Григорий Аверьянович Таряник довоевал до конца войны. Вот передо мной только что добытый его московский телефон. Он работает в Домодедовском гражданском аэропорту. Я снял телефонную трубку, потянулся к диску и… снова положил трубку на рычаг. Хочу дописать эти строки до того, как услышу голос живого Таряника, провоевавшего четыре года и всем смертям на зло оставшегося в живых.

— Зенитка, — услышал в ларингофоне спокойный голос Таряника. Взял в руки кинокамеру.

Снаряд зенитки с момента выстрела до того момента, когда он равняется с самолетом, летит шесть секунд. За шесть секунд машину можно увести на сто метров от предполагаемого места разрыва снаряда. Нужно только ясно и быстро представить себе, где же разорвется этот снаряд, угадать по вспышке на земле. Вот в этом умении угадать, куда направлен снаряд, вернее, не угадать, а точно определить, куда надо убрать машину — вперед, вправо, влево или спикировать вниз навстречу снаряду, в этом ощущении полета зенитного снаряда и заключалось непревзойденное мастерство батальонного комиссара Григория Таряника…

В этом полете я увидел блистательную тактику противозенитного маневра, из-за которого Таряника и прозвали «победителем зениток». Не только увидел, но и ощутил каждой клеткой своего организма, на долю которого выпали на этот раз невероятные перегрузки.
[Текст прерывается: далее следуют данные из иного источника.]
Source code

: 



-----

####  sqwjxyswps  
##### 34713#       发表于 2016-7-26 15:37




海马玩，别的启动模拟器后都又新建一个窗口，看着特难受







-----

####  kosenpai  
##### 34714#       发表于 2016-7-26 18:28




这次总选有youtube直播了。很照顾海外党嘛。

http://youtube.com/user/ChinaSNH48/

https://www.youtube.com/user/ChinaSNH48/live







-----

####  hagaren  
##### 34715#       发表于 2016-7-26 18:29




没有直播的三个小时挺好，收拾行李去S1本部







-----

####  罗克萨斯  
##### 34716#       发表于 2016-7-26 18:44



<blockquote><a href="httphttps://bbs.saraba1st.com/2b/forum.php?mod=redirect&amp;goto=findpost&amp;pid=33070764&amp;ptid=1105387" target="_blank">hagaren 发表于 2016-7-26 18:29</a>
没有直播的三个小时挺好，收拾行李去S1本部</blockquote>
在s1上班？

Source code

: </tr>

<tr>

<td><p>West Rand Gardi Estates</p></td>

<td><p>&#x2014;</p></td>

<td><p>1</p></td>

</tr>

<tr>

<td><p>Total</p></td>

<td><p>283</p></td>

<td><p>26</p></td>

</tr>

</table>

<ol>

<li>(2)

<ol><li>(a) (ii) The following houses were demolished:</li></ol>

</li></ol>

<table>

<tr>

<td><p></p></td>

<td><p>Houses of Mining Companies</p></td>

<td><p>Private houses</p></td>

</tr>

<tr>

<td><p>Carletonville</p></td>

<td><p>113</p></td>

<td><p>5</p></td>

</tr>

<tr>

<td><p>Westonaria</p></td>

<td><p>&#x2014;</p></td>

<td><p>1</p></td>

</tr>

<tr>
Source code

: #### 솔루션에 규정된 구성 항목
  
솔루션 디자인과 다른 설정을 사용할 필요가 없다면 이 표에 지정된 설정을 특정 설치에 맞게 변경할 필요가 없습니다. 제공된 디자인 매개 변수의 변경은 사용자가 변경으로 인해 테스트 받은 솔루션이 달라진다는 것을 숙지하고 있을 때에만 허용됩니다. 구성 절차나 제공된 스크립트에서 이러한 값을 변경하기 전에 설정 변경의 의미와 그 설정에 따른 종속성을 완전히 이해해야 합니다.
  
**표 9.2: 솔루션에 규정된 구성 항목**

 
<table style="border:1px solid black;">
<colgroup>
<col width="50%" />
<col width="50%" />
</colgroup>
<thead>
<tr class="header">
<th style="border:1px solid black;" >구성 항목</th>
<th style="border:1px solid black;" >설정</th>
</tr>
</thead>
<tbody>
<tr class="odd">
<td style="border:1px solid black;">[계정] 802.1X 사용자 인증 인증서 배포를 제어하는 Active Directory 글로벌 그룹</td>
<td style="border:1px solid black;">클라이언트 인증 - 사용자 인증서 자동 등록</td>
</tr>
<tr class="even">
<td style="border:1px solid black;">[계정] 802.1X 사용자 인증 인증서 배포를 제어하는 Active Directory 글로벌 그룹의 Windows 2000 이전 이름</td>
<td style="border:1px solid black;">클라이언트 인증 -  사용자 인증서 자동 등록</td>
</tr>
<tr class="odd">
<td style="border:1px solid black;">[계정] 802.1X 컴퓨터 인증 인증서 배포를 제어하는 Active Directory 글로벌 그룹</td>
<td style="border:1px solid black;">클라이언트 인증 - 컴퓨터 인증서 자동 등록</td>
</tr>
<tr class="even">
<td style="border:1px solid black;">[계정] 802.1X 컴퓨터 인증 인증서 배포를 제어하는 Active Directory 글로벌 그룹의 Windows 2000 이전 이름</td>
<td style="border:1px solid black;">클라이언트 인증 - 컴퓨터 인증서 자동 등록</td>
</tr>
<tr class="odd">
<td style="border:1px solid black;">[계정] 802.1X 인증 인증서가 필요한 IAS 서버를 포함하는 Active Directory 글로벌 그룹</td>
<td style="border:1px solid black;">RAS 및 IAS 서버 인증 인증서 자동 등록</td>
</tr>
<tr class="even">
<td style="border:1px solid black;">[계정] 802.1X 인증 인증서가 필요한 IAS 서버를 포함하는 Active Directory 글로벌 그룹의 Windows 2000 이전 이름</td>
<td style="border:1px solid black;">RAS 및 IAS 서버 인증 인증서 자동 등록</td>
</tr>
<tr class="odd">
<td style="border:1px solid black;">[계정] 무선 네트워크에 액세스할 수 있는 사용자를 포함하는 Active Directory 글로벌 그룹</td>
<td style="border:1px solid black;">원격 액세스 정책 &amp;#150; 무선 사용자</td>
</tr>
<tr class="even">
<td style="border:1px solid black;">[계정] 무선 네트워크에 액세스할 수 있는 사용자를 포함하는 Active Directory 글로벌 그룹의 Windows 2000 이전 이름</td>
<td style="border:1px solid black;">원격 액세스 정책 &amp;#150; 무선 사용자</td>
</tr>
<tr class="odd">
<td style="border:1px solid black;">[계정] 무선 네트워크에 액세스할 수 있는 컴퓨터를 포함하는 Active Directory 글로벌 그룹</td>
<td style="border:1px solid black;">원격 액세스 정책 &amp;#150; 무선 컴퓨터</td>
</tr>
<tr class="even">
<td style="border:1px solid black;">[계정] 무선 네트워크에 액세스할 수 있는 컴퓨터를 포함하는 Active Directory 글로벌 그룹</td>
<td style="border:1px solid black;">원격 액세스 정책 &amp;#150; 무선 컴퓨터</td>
Машина стремительно падала, скользя то на правое, то на левое крыло. То прямо пикировала, а в этих случаях при выходе машины из пике мне казалось, что мои позвонки вдавливаются один в другой. Один раз Таряник очень резко взял штурвал на себя, машина взмыла свечой, и сквозь рев моторов я услышал разрыв снаряда под брюхом нашего самолета.

Машину рвануло, мы пролетели через несколько черных клубков, в кабине появился знакомый уже резкий запах пороха. Мне стало плохо. Но когда в ларингофоне прозвучал приказ: «Приготовиться к бомбежке», мгновенно собрал себя в единый нерв, в единый мускул. За бортом ровный, четкий строй машин, готовых обрушить на врага бомбовый груз.

Наконец-то! Перед глазами был тот самый долгожданный кадр! Секунда, и из открывшихся люков посыпятся бомбы…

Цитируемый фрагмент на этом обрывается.